The initiatives have so scared Democrats that Colorado Gov. John Hickenlooper has spent the better part of the last month trying to come up with a legislative compromise so he could call the state legislature back into a special session to waylay Polis. But with an Aug. 4 deadline to lock in ballot initiatives, hope for a legislative fix is dwindling.

Meanwhile, Democrats have privately and publicly called on Polis to withdraw the initiatives, but he has refused to do so, saying the Democratic base supports these moves. While that is true, the fracking issue could motivate Republicans more, by making the oil and gas industry front and center this election year.

“The concern among many Democrats is that the ballot initiatives that we’re talking about are very very appealing the farther left you go; troubling at the center; and on the right, they are turn out machines,” says Steve McMahon, a Democratic strategist and Howard Dean’s 2004 campaign manager. “If you’re in a safe district, you’re not concerned. But if you’re a Democrat that has to win statewide these things look a lot different.”

At stake isn’t just Democrat Hickenlooper’s tough reelection, but that of fellow Democrat Senator Mark Udall—and, given the electoral map, potential control of the Senate. Oil and gas groups are gearing up to pour in $20 million in Colorado to defeat the initiatives, which they say would essential halve or effectively halt fracking in Colorado. Fracking generated $29.5 billion in economic activity in Colorado in 2012, creating 111,000 direct jobs with an average wage of $74,811, according to the Colorado Petroleum Association.

“Oil and gas has been the spark of the recovery for Colorado and these initiatives would destroy that,” says Stan Dempsey, head of the association. “Why [Polis] thinks that only he has the perfect solution rather than the experts at the Colorado Oil and Gas Commission is beyond me.” Dempsey notes that the industry just went through an extensive rule making process last year in Colorado.

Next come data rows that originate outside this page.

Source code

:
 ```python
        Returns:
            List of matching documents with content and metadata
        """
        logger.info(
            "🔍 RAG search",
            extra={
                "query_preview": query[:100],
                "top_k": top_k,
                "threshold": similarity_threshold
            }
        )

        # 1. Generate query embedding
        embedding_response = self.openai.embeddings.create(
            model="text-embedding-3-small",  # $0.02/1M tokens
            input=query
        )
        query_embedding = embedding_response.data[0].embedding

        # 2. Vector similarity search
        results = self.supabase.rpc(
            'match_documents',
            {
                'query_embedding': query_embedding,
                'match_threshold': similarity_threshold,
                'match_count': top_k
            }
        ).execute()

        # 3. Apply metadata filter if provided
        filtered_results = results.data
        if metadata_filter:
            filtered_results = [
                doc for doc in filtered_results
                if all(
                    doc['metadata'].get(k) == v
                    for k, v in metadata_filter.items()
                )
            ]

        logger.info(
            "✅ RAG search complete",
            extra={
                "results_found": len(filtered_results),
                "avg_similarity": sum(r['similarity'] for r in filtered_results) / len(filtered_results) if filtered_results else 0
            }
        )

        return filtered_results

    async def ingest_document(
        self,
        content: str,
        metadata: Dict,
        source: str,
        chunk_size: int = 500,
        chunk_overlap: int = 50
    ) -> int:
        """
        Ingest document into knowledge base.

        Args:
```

First elected in 2008, Polis is a wealthy businessman and philanthropist, who founded a number of ecommerce companies, including ProFlowers.com. In 2008, he became the first openly gay parent elected to Congress, and while in office sponsored the Race to the Top education reform and has been a defender of the virtual currency Bitcoin. He represents a relatively safe seat, and given his personal fortune is not beholden to leaders or rich patrons to fundraise.

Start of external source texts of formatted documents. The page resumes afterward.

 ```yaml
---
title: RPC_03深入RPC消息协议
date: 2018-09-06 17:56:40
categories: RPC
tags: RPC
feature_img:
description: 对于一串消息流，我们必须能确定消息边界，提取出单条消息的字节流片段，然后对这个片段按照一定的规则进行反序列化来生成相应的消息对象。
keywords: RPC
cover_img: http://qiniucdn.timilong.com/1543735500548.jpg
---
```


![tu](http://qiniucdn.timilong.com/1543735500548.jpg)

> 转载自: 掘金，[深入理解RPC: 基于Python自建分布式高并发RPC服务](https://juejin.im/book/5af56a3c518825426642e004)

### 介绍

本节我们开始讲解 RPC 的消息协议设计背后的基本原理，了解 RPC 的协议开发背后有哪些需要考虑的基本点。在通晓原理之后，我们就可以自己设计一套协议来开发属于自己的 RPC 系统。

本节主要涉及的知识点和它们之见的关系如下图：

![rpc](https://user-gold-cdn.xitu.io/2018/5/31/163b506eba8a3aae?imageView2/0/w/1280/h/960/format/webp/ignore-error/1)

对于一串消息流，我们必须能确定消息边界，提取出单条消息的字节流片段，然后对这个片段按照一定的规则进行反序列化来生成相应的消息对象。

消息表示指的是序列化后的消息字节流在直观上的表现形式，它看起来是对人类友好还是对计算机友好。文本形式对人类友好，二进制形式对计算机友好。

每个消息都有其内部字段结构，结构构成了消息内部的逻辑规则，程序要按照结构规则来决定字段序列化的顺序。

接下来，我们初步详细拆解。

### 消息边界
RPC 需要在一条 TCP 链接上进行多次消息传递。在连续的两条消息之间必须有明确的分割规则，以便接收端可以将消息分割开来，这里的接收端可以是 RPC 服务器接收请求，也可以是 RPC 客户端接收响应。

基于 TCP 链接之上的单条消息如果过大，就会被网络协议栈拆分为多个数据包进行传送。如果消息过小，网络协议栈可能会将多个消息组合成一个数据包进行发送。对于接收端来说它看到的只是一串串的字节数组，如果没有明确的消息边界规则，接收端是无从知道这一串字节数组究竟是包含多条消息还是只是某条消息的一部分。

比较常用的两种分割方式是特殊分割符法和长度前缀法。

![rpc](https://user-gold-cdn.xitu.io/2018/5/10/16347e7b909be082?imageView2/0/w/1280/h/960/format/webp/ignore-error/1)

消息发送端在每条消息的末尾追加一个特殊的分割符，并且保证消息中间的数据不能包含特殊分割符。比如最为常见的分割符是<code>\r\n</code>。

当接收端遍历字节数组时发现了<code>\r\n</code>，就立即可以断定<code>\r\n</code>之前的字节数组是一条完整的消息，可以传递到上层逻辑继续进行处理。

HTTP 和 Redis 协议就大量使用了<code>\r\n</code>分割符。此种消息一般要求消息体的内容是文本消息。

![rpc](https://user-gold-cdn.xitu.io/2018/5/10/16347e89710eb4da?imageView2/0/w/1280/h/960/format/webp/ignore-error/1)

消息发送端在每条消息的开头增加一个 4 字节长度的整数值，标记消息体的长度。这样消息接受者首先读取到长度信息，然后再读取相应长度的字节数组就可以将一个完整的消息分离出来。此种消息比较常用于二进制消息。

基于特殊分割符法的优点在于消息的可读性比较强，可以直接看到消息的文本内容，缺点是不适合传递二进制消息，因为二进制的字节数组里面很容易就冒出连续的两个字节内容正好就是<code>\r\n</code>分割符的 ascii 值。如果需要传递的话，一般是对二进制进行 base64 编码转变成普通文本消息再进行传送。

He first got involved in fracking issues in early 2012 when he lobbied Encana Corp. to halt construction on wells close to Red Hawk Elementary School in Erie, Colorado. “Many families have moved out of that area,” Polis tells TIME. “It absolutely hurt the housing market, then people saw fracking going in.” Polis says that having fracking within eyesight of a building reduces property values between 5% and 15%. He also cites environmental concerns given that there were 400 spills last year alone, many of them in populated areas.

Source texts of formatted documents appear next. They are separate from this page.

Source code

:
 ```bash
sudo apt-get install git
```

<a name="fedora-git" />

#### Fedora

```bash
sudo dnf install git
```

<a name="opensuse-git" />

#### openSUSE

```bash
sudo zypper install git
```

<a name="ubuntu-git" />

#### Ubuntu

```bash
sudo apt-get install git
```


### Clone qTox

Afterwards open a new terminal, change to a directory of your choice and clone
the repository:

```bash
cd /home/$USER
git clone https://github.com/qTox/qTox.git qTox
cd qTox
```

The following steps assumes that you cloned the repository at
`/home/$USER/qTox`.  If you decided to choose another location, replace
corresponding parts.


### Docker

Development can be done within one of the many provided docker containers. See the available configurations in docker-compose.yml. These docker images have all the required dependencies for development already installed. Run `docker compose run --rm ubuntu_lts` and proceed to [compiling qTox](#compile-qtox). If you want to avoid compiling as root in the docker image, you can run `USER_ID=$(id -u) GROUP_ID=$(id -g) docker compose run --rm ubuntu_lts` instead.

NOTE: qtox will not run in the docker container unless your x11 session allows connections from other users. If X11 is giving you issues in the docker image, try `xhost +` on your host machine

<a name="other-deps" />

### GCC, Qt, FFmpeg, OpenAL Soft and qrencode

Polis says he isn’t anti-fracking and that he believes in an “all of the above” energy policy. “It’s exciting that our state is contributing to American energy independence,” Polis says. But, he adds, he wants companies to act more respectfully of the population. One of his initiatives would require extending setbacks to 2,000 feet from existing buildings, a move that would cut in half the amount of available land or fracking in Colorado, Dempsey says.

Polis argues that it’s such a big issue for his constituents, he cannot ignore the problem. He would prefer a legislative solution, but the “window for that is closing,” leaving him no choice but to proceed with his ballot initiatives. He has contributed personal money to the push to get enough signatures to get on the ballot.

The Colorado Petroleum Association’s Dempsey compares Polis’s tactics, given the ongoing legislative process, to “negotiating with a gun to our heads.” “If he was serious he’d set aside the ballot initiatives, sit down with all the stakeholders and thrash out a compromise,” Dempsey said of Polis. “But it’s his way or the high way and the high way is going to be an expensive and potentially divisive political fight.”

Correction: The original version of this story misstated the fracking setback in the Polis ballot initiative. It is 2,000 feet.